Soaring home prices in large U.S. markets are turning “home, sweet home” into “lease, sweet lease.”

According to research by Trulia, in 100 of the biggest markets in the U.S., buying a home is becoming more of a bum deal, while renting, though not ideal, is becoming more attractive.

For the first time in five years, renting has usurped homeownership as the best economic value in San Jose and San Francisco. In both cities, which are two of the most expensive in the nation, home values have surged past $1 million, while rents have flattened or sunk.

Trulia defines financial advantage as the convergence of quality, a seven-year stay, costs (present and future), and net present value in the top 100 markets in the U.S.

Renting vs.
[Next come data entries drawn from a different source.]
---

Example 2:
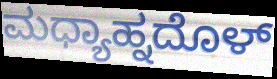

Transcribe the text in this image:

ಮಧ್ಯಾಹ್ನದೊಳ್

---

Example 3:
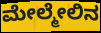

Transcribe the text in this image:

ಮೇಲ್ಮೇಲಿನ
Buying chart

Nationally, in July 2018, the financial advantage of buying a home as opposed to renting hit a six-year low. Buying still saves 26.3%, but cooling rents in 82 of the markets have made renting more competitive. This is a significant drop off from last year when buying had a cost advantage of 35.7%. During this period, rents fell 1.1% while home prices rose 8.1%.

Further driving down savings from buying, rising mortgage rates have contributed significantly to the decrease in the value of home buying.
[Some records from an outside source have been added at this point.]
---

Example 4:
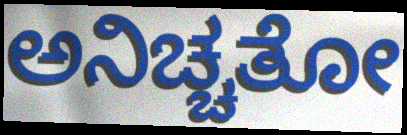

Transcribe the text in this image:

ಅನಿಚ್ಚತೋ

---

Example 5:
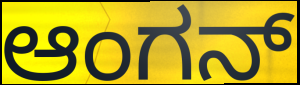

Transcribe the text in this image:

ಆಂಗನ್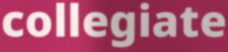
collegiateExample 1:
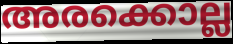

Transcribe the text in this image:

അരക്കൊല്ല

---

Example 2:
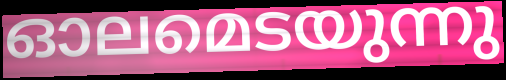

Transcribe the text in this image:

ഓലമെടയുന്നു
Not surprisingly, the West Coast, particularly the Bay Area, is the region feeling the most pain in this category. San Jose, San Francisco, Seattle, Portland, Sacramento and Oakland are all near the top of the list in terms of how expensive it is to buy a home.

On the other end of the spectrum, Detroit is the best market to buy in as opposed to renting. This is despite an 18.3% increase in home values which is second only to San Jose’s appreciation.